→ **Task directions**: Turn the data into a Markdown table with the columns Nr and Line, giving each line its own numbered row and leaving out blank lines. Begin at the first line of the data and stop after the line that contains "medical history, including".

→ **Dataset extract**:
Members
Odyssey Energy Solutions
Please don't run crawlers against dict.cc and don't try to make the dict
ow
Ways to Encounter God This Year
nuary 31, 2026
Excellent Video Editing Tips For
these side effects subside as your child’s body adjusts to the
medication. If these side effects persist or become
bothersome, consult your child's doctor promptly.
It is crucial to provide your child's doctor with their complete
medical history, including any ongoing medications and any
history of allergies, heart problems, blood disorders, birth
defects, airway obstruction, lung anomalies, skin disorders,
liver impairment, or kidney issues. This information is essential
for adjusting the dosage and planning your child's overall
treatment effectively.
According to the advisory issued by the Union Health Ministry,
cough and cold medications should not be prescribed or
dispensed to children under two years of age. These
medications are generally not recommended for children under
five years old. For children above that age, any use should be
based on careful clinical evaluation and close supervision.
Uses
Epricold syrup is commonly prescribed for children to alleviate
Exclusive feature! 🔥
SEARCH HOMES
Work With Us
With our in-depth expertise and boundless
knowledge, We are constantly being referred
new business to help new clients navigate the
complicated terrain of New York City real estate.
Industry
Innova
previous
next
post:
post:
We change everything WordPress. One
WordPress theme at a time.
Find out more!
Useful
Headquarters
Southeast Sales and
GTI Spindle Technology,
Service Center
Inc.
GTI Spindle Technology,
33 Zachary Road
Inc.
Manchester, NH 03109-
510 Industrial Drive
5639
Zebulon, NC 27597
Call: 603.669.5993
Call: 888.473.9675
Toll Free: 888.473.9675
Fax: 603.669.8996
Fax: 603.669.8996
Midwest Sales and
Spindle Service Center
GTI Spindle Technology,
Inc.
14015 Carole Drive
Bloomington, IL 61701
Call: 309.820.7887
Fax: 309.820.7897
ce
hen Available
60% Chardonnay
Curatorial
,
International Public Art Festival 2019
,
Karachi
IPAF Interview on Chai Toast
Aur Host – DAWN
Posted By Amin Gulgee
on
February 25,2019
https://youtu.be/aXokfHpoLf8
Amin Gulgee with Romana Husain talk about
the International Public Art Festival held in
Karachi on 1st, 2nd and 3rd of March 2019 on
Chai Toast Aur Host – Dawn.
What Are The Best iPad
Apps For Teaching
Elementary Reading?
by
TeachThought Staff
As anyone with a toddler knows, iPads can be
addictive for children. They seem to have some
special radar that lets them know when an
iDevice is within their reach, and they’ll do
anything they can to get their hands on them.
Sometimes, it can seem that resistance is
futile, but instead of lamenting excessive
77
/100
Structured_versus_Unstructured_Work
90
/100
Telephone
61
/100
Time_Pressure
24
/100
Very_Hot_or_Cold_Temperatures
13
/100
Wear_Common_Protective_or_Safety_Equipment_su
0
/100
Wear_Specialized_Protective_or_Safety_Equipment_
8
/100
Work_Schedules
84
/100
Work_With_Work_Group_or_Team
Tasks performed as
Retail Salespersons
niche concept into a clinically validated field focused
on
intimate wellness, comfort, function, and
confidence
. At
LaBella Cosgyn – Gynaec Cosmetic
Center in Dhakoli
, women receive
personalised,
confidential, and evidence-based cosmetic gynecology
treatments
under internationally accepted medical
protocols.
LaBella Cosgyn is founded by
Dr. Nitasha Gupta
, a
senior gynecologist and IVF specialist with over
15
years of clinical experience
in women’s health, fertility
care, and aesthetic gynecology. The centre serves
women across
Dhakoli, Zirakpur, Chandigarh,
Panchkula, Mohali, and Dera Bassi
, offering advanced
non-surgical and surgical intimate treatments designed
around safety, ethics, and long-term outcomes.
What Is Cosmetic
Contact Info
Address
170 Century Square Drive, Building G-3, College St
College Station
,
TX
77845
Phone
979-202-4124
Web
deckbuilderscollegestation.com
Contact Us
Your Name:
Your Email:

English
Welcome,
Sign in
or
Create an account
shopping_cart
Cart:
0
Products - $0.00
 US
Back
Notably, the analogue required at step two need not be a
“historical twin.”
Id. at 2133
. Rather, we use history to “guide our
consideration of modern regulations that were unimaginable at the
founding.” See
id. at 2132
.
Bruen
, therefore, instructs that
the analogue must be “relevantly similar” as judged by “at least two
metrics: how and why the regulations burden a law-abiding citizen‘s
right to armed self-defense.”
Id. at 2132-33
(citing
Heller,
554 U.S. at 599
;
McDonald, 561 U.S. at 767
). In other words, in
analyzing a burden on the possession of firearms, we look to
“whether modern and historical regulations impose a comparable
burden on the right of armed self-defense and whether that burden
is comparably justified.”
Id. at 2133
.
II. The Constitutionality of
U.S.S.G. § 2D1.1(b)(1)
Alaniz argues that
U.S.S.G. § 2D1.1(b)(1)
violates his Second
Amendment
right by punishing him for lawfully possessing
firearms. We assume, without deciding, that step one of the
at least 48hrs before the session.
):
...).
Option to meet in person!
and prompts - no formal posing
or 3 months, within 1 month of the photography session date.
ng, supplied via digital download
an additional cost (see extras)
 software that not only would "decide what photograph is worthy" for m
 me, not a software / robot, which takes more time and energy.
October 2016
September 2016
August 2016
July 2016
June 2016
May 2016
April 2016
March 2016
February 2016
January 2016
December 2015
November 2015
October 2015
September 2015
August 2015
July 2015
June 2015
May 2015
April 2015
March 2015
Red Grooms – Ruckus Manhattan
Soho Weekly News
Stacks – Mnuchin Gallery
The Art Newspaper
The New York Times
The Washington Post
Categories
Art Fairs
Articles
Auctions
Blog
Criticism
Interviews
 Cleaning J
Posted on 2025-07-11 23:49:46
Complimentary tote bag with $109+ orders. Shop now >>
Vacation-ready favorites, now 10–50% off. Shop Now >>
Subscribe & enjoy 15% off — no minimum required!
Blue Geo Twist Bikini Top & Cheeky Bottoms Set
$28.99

→ **Result of the task**:
| Nr | Line |
|---|---|
| 1 | Members |
| 2 | Odyssey Energy Solutions |
| 3 | Please don't run crawlers against dict.cc and don't try to make the dict |
| 4 | ow |
| 5 | Ways to Encounter God This Year |
| 6 | nuary 31, 2026 |
| 7 | Excellent Video Editing Tips For |
| 8 | these side effects subside as your child’s body adjusts to the |
| 9 | medication. If these side effects persist or become |
| 10 | bothersome, consult your child's doctor promptly. |
| 11 | It is crucial to provide your child's doctor with their complete |
| 12 | medical history, including any ongoing medications and any |